The White House Correspondents Dinner is Saturday night, which means the percentage of Twitter updates from national political journalists and operatives pertaining to the dinner—which everyone seems to refer to as “prom”—is asymptotically approaching 100.
What’s remarkable about the dinner and the hoopla that goes along with it is how little it ever seems to change. Nearly 20 years ago, Michael Dolan captured the scene for Washington City Paper:
No prom is complete without date angst, and the White House Prom is no exception. In high school, the overarching idea is to get laid. At the correspondents’ dinner, the image pertains, but the reality is a mite less physical. For one thing, though a night of a few thousand semistars might seem to be a sweet perquisite to bestow on a spouse or significant other, such is not usually the case—unless one’s spouse or SO is as well-connected as oneself. Just so with guests; it usually is made clear that only the invitee is invited, but on more than one occasion an extra chair has to be commandeered because someone didn’t get the message and shows up with chagrined mate in tow.
Some participants invite news sources, on the theory that a night with the prez and the rest of the city’s media stars will have the same effect, inside-informationwise, that a bumper of Colt 45 has, datewise. Although the analogy holds, like a bottle of malt liquor the dinner’s effect is fleeting and not conducive to the establishment of long-term intimacy.

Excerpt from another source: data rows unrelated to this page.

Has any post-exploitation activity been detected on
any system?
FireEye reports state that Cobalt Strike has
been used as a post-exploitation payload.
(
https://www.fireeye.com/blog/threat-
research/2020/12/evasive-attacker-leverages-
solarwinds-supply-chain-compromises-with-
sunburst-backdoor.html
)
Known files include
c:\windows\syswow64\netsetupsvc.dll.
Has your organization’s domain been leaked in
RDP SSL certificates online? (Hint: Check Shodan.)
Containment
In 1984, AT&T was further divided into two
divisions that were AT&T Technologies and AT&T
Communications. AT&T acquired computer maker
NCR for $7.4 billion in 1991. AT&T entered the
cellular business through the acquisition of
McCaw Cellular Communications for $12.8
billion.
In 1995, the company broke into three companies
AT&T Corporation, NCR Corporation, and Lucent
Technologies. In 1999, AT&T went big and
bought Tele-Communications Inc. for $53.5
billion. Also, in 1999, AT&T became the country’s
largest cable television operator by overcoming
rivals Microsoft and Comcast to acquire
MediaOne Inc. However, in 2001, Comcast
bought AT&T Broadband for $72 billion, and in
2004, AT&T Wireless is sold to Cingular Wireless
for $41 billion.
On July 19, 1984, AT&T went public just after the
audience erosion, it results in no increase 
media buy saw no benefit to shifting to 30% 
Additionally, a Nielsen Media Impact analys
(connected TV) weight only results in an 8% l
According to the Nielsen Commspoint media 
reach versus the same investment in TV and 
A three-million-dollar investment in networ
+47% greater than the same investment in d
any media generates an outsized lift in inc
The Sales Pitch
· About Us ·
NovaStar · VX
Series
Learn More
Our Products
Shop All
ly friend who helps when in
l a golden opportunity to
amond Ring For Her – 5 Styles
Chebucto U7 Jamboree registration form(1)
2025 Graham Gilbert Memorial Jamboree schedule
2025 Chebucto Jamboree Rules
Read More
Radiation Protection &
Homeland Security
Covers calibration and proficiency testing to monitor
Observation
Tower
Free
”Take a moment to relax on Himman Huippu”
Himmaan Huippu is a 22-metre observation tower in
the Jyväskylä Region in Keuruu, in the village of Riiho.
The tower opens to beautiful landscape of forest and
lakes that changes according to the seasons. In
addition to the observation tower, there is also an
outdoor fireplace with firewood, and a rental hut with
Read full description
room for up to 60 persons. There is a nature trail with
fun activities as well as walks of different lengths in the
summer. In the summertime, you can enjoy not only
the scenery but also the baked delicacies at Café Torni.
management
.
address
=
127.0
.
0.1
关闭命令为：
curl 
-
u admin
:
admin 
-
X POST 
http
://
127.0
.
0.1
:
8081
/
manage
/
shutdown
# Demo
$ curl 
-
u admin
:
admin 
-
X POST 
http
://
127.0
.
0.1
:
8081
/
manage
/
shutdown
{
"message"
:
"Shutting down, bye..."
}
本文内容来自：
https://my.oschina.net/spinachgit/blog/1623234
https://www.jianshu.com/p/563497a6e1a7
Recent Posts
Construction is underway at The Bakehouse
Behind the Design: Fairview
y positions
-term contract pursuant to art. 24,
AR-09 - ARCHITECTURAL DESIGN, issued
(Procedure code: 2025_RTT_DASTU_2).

Read the whole thing here. Sub in more recent presidents’ names—and actually, since Dolan writes a lot about George H.W. Bush, you don’t even need to change his name much—and the piece could be about last year’s affair.
We at City Paper won’t be doing much to mark the occasion, but if you’re out at a bar Saturday night, and you spot any City Paper staffers, feel free to declare whatever spot you’re at to be the official location of the Washington City Paper White House Correspondents Dinner Afterparty.